My rules:
coming string always starts with '(' and ends with ')'.
and the 'a' and 'o' chars between id's C1,C2,C3.. are my operands.
after i can parse and get the divided strings i will do an bool
operation like, (C1aC2) string1:C1 operand:a string2:C2 ,do '&'
operation - > C1 & C2 -> 1 & 1 = 1 . This point is not so important.
Lets say that all the operands are 'a'. Mainly the last & last string
will be (C1aC2). because coming string could not be simple. Most
complex could be ((C1aC2)aC3)a(C6a(C4aC5)).

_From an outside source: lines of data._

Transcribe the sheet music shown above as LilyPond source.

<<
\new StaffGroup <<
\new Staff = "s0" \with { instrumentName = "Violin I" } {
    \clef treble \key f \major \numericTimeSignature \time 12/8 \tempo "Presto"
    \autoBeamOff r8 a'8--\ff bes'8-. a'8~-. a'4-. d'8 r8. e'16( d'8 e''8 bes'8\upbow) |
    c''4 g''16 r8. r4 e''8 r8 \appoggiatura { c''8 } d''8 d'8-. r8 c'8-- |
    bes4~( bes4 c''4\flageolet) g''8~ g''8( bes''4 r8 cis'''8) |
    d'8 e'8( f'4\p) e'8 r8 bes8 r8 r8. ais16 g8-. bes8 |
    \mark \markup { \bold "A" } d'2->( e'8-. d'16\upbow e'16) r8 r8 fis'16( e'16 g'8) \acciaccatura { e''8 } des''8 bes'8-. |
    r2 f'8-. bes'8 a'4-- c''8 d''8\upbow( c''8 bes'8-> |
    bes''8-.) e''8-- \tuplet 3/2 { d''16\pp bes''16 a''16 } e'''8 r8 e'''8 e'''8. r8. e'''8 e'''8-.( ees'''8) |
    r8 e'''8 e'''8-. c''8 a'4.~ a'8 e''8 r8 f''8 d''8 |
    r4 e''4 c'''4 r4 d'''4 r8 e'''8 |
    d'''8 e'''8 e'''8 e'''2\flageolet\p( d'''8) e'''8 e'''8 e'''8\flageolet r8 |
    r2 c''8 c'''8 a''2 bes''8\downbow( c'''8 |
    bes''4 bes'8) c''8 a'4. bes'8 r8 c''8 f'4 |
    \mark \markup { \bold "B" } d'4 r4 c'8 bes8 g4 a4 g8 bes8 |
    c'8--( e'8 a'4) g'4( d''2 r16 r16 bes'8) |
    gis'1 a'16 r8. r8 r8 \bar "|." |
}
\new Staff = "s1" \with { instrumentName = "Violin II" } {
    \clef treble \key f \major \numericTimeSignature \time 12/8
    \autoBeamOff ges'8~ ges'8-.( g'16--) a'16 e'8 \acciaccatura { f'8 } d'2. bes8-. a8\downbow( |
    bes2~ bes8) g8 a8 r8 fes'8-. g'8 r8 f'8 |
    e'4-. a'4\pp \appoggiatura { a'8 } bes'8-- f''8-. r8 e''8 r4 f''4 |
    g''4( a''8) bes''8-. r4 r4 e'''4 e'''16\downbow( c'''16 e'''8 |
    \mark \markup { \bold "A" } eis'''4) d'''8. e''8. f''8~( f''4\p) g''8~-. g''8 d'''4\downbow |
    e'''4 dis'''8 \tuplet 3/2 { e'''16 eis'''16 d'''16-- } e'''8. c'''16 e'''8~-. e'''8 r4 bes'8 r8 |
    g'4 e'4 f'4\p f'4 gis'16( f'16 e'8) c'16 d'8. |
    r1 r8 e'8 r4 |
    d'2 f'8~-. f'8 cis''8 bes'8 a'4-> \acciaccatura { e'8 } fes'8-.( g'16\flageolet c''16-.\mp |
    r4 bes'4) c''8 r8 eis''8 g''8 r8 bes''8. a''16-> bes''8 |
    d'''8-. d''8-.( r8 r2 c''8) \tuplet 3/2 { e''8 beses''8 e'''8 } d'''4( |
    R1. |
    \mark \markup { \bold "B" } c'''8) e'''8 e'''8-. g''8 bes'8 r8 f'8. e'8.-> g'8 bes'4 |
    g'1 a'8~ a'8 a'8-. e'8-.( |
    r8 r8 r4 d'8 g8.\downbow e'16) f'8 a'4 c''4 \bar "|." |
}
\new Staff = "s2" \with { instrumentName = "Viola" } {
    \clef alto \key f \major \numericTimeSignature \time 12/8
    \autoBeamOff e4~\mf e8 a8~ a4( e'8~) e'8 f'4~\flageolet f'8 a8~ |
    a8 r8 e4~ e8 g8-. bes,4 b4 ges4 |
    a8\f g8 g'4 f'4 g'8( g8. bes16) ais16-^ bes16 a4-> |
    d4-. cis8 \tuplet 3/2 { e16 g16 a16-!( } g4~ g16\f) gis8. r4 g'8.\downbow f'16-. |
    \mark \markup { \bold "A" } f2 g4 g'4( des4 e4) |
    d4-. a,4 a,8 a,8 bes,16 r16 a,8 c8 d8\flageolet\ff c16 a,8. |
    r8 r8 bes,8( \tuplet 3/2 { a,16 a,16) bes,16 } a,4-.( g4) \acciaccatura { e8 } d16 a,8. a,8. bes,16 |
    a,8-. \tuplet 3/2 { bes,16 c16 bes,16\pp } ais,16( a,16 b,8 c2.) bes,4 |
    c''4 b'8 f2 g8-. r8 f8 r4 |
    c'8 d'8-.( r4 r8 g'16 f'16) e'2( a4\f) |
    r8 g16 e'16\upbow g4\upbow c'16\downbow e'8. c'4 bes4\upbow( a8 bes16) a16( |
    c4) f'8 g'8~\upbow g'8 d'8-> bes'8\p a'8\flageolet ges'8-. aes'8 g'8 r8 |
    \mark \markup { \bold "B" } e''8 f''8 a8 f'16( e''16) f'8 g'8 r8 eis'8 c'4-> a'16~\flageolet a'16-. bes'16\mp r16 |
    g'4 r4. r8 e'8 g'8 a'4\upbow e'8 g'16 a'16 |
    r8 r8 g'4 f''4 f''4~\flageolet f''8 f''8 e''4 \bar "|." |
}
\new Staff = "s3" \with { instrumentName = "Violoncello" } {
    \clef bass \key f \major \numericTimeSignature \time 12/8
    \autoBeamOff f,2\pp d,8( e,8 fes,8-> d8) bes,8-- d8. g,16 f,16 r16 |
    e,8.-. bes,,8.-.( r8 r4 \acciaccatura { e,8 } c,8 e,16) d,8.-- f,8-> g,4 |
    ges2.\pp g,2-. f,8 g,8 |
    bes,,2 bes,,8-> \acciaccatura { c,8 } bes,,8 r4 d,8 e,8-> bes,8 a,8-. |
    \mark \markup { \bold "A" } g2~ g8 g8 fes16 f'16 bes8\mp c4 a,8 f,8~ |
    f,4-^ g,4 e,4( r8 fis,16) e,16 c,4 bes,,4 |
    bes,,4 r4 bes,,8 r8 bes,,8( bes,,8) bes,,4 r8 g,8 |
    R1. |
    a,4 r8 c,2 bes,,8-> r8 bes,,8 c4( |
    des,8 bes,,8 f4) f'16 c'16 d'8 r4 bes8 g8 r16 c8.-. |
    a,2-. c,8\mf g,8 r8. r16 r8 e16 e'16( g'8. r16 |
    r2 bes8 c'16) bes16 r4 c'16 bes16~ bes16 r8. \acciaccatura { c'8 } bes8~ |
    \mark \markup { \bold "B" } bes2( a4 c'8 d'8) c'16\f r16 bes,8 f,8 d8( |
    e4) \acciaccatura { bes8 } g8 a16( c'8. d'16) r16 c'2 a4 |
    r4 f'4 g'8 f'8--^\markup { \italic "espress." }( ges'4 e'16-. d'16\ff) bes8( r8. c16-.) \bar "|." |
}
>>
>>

What i want is, as you see if we compare the paranthesis,i have to
find the most middle operand and the strings between it -> string1:
((C1aC2)aC3) operand:a string2
C6a(C4aC5))
then recursively, i will divide new strings until they form the
simplest one like,
((C1aC2)aC3)
string1
C1aC2) operand:a string2:C3
(C6a(C4aC5))
string1:C6 operand:a string2
C4aC5)
((C1aC2)aC3)
then;
(C1aC2)
string1:C1 operand:a string2:C2
(C4aC5)
string1:C4 operand:a string2:C5
this is last point of my parser, i only need to divide string phase by
phase. thanks for reading
Okay, so you do end up dividing them to the very end. And no spaces in
the input either, right?
I think that what you really want to get in the end here is a parse
tree, not just a bunch of strings (it will be easier to process it
later on). In your case, the only three kinds of nodes in the tree
would be "a", "o", and "C". Let's define them:
// Quick & dirty... in production code you'll probably want to make
those immutable, use properties over fields, and add constructors
abstract class Node { }
class ANode : Node { public Node Left; public Node Right; }
class ONode: Node { public Node Left; public Node Right; }
class CNode: Node { public int N; }
Now, your original example:
((C1aC2)aC3)o(C6a(C4aC5))
would be described with the following tree:
new ONode {
Left = new ANode {
Right = new ANode {
Left = new CNode { N = 1 },
Right = new CNode { N = 2 }
},
Left = new CNode { N = 3 }
},
Right = new ANode {
Left = new CNode { N = 6 },
Right = new ANode {
Left = new CNode { N = 4 },
Right = new CNode { N = 5 },
}
}
}
It probably easiest to get the tree with a simple hand-written
recursive descent parser operating directly on strings. Something
along these lines:
static Node Parse(string input)
{
// add a sentinel value for easy parsing.
input += '\0';
int index = 0;
var tree = ParseAOExpr(input, ref index);
// make sure input was fully parsed
if (input[index] != '\0')
{
throw new Exception("Expected end of input at " + index);
}
return tree;
}
// AOExpr is an expression of form "X", "XaY" or "XoY", where X
and Y are CExprs or groups.
static Node ParseAOExpr(string input, ref int index)
{
// parse X
var x = ParseCExprOrGroup(input, ref index);
// see if we have an operator there or not
char op = input[index];
switch (op)
{
case 'a':
case 'o':
{
// consume the operator
++index;
// parse Y;
var y = ParseCExprOrGroup(input, ref index);
if (op == 'a')
{
return new ANode { Left = x, Right = y };
}
else
{
return new ONode { Left = x, Right = y };
}
}
default:
return x;
}
}
// CExpr is an expression of form "Cddd", where ddd is a sequence
of digits of arbitrary length.
// Group is an expression of form "(X)", where X is an AExpr
static Node ParseCExprOrGroup(string input, ref int index)
{
switch (input[index])
{
case '(':
{
// consume opening brace
++index;
// recursively parse what follows the opening
brace
var x = ParseAOExpr(input, ref index);
// index should point at the closing brace now
if (input[index] != ')')
{
throw new Exception("Closing brace expected at
" + index);
}
// consume closing brace
++index;
return x;
}
case 'C':
{
// consume 'C'
++index;
// consume all digits following 'C'
string sn = "";
while (char.IsDigit(input[index]))
{
sn += input[index];
++index;
}
if (sn.Length == 0)
{
throw new Exception("At least one digit
expected at " + index);
}
return new CNode { N = int.Parse(sn) };
}
default:
throw new Exception("Expected 'C' or '(' at " +
index);
}
}
Again, this is quick & dirty - you'd probably want to use a distinct
exception type for error reporting, not hardcode the messages in, etc.